A woman about my age, 60, came up and spoke to me, she's been a psychiatric inpatient for 10 years or more. I'd first got into conversation with this woman about 18 months ago, when she expressed a desire to move back to her home town, about 25mls away. She's an articulate woman, good at knitting and sociable. I remember her saying back then that the nurses didn't think she'd manage 'in the community'. Although she travels regularly out of the hospital by bus and train to visit her sister who still lives in their home town.
I asked her how the plans for moving were going. But there didn't seem to be anything happening and she said that there were no sheltered housing facilities in her home town that had warden support. I knew this couldn't be right because in a previous job with a college I'd visited a sheltered complex in this town. I asked if she had an advocate, she did and named him. So today I phoned and spoke to the advocate, have also Emailed the council managers about this.
There is a discharge programme for long-stay patients at Stratheden which has been ongoing for at least a couple of years, with around one and a half million pounds set aside for the task, transferred I believe from NHS Fife to Fife Council, with 45 patients originally having been identified as ready for discharge.

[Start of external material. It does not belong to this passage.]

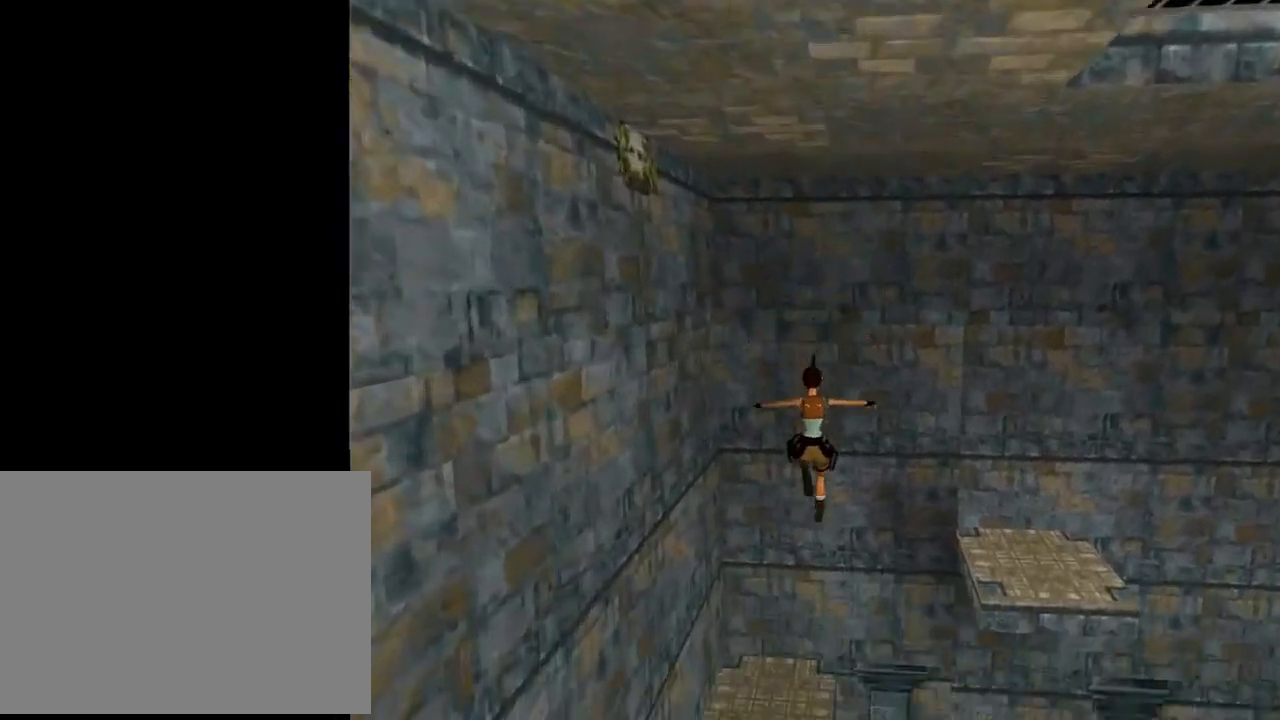
{"buttons": ["DPAD_UP"], "left_stick": "center", "events": [[167, "CROSS", "down"], [267, "CROSS", "up"], [267, "DPAD_LEFT", "up"], [300, "DPAD_LEFT", "down"], [400, "DPAD_LEFT", "up"]]}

I'm wondering why I'm hearing stories from patients that the paid workers aren't? As in where a person wants to live. And how difficult can it be to arrange this transition? Are the stories of the left behind being heard and listened to? And where is the peer support in all of this? The social work service tell me that peer support is valuable but I'm seeing little evidence of peer support of people with lived experience being put into practice.